[What you will do] When a line in the listing contains the string "Kota", pick it out and copy it.

·····

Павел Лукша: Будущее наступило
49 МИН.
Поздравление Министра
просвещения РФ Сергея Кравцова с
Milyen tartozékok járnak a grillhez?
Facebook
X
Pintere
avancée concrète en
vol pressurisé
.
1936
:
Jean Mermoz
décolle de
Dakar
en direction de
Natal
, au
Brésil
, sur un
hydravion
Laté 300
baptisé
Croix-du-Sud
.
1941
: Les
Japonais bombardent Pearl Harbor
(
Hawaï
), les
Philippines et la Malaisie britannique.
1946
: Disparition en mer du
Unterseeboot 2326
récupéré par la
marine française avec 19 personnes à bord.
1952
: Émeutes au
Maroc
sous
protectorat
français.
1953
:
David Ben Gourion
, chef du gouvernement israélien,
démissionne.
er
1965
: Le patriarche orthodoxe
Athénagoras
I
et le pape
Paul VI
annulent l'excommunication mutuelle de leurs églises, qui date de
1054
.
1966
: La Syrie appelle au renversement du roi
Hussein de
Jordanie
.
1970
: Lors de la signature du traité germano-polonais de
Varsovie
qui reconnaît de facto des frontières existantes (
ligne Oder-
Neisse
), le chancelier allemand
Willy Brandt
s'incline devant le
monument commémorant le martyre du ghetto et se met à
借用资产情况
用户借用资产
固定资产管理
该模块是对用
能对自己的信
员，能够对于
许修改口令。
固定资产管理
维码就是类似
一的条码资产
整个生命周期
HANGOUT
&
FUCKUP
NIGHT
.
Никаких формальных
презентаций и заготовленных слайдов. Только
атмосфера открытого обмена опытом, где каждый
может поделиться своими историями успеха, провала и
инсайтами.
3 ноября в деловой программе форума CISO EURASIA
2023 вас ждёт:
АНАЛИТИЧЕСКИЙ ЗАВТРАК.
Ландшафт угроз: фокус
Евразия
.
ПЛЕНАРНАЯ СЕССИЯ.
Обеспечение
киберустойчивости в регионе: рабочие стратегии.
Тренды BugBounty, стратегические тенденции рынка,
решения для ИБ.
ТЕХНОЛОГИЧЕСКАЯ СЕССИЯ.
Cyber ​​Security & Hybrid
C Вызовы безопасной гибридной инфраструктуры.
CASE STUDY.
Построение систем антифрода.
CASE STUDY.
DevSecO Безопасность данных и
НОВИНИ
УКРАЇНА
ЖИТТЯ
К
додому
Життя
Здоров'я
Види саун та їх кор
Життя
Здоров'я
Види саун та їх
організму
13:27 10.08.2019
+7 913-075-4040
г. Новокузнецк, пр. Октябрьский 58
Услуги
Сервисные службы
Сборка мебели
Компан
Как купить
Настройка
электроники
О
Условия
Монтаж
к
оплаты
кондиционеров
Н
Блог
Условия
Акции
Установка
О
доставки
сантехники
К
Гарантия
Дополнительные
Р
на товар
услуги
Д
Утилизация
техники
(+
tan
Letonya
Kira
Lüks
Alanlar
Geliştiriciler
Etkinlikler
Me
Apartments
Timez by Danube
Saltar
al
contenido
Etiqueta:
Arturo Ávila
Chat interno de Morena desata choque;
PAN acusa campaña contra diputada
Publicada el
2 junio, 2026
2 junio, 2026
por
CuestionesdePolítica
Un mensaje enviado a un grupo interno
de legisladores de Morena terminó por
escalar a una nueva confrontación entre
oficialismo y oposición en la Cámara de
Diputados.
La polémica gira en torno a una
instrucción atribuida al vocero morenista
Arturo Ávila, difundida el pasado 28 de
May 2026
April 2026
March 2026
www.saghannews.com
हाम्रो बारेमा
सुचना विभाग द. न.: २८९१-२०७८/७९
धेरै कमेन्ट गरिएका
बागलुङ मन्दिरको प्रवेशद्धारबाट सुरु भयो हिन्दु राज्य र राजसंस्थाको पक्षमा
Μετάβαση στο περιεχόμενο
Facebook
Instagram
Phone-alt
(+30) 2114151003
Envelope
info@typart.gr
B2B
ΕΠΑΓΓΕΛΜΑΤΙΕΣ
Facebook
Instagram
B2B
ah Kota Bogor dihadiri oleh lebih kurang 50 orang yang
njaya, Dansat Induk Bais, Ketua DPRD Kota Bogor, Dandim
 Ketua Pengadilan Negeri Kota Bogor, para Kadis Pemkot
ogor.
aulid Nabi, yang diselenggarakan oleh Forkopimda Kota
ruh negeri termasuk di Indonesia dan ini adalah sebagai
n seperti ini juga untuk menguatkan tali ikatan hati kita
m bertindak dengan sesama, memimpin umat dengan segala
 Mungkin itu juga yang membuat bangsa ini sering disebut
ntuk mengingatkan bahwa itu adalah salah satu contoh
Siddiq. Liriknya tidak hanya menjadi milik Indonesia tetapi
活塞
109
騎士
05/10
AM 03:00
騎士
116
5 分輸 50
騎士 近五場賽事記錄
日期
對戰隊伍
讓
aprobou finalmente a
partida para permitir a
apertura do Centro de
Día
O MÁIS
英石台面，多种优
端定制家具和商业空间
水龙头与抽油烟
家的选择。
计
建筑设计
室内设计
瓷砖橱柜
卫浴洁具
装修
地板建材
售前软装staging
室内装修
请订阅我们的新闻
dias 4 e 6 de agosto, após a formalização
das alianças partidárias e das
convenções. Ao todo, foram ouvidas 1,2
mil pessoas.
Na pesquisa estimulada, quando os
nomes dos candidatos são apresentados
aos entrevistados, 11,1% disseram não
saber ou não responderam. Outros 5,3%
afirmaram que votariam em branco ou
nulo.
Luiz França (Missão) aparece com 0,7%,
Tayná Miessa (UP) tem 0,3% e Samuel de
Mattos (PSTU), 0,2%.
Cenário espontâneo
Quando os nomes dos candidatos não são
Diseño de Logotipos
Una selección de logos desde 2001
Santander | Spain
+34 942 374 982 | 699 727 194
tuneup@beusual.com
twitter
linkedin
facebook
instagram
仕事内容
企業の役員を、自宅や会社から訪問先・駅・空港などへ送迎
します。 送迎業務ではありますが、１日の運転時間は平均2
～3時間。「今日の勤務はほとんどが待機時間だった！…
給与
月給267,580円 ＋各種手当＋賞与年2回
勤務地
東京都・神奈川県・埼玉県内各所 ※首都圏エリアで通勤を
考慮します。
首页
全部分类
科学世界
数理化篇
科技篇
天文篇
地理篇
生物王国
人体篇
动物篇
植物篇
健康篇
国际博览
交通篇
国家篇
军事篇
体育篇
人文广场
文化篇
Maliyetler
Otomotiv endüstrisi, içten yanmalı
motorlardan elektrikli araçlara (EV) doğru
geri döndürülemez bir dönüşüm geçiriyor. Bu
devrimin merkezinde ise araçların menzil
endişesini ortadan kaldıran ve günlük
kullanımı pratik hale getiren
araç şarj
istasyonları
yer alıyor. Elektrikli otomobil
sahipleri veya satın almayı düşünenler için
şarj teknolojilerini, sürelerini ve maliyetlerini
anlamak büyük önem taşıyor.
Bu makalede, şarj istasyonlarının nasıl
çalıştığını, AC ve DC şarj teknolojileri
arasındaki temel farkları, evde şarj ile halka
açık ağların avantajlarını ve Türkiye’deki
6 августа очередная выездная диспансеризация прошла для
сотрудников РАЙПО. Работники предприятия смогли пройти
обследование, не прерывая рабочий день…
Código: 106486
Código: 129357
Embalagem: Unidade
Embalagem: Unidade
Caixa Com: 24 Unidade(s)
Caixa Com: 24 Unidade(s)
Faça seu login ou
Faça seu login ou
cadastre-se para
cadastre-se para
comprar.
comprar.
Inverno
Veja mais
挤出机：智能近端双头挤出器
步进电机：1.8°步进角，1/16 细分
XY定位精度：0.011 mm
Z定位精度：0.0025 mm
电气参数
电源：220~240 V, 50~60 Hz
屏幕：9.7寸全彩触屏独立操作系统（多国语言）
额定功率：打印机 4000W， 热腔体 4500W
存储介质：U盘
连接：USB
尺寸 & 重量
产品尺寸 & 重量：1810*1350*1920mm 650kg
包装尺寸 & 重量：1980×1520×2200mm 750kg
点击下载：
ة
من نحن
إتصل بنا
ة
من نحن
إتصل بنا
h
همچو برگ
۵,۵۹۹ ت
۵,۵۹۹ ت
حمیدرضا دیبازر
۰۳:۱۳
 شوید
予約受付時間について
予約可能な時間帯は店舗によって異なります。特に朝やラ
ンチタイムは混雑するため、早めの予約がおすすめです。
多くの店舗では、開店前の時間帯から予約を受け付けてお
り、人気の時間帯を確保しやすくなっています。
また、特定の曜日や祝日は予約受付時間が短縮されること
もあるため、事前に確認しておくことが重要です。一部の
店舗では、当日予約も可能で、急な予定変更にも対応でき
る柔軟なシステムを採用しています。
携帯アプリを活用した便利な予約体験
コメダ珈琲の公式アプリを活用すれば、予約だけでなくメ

·····

[Finished task]
ah Kota Bogor dihadiri oleh lebih kurang 50 orang yang
njaya, Dansat Induk Bais, Ketua DPRD Kota Bogor, Dandim
 Ketua Pengadilan Negeri Kota Bogor, para Kadis Pemkot
aulid Nabi, yang diselenggarakan oleh Forkopimda Kota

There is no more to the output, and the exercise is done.